## Text under study
.....
Surveying Genomic Landscapes in the Clinical Laboratory: DNA Views of Tumor Terrain

A web search for the term ‘genomic landscapes’ brings up a surprising number of publications from esteemed journals such as Cell, Science, and Nature Genetics. At first glance it would seem that the words ‘genomic’ and ‘landscape’ do not belong together. However, review of the many ‘genomic landscape’ publications from the past decade reveals a recurring theme of tumor DNA testing to survey the terrain of human cancer. Within the peaks and valleys of a tumor genome are amplifications and deletions of specific genes that drive tumorigenesis, fuel local recurrence, and promote distant metastases. Amplification (extra copies) of an oncogene such as human epidermal growth factor receptor 2 (HER2) can drive tumor growth by promoting cell division, cell longevity, and formation of new blood vessels. Deletion (loss of one or both copies) of tumor protein 53 (TP53) or other tumor suppressors, makes normal cells vulnerable to DNA replication errors. Cells that cannot repair or eliminate defective DNA are launched on a path towards cancer.

A DNA view of a lung cancer genome from the PacificDx Laboratory reveals the tumor’s unique landscape of peaks and valleys.

Within the peaks and valleys of this patient’s tumor genome landscape, are potential therapeutic targets including MET gene amplification (red arrow), a positive biomarker for response to anti-MET therapy. MET amplification was confirmed using a precisely targeted, fluorescently labeled DNA probe (orange) to calculate the average number of MET gene copies in the tumor genome nucleus.

Genome Landscapes (instead of single gene testing) allow multiple genes to be analyzed simultaneously from the same tissue sample! The good news is Genomic Landscape testing is a clinically available and affordable option for any cancer patient when the limited view, single gene testing commonly performed at the time of diagnosis does not identify therapeutic targets.

Identification of gene copy number alterations (CNAs) in an individual patient’s tumor is thus increasingly relevant as a growing number of gene deletions and amplifications are used to identify patients who may be eligible for NCCN designated emerging targeted agents.
.....
Extracted records:
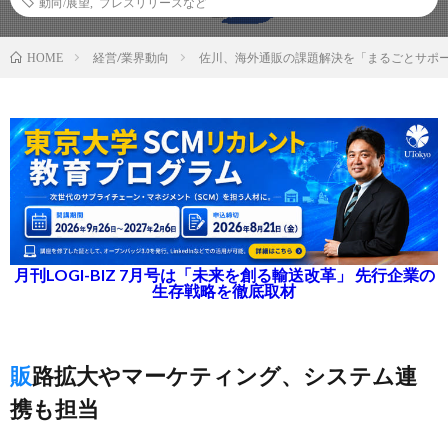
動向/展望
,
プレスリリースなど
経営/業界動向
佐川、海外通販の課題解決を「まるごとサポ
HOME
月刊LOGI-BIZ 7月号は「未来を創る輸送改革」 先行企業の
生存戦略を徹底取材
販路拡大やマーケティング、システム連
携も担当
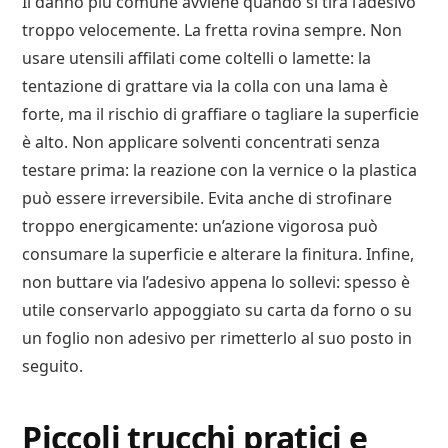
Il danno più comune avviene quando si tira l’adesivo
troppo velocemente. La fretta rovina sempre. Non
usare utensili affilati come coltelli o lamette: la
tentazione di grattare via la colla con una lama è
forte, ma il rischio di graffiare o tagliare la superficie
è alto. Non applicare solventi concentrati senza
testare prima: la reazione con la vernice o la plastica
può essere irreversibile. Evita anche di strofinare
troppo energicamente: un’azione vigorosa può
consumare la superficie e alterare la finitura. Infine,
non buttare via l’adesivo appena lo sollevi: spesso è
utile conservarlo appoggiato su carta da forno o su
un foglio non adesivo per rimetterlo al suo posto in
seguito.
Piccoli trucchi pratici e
.....
## How to complete this task
In the text on genomic landscapes, what was used to confirm MET amplification? Rely only on the text to complete this work.

## Exercise output
A precisely targeted, fluorescently labeled DNA probe was used to confirm MET amplification.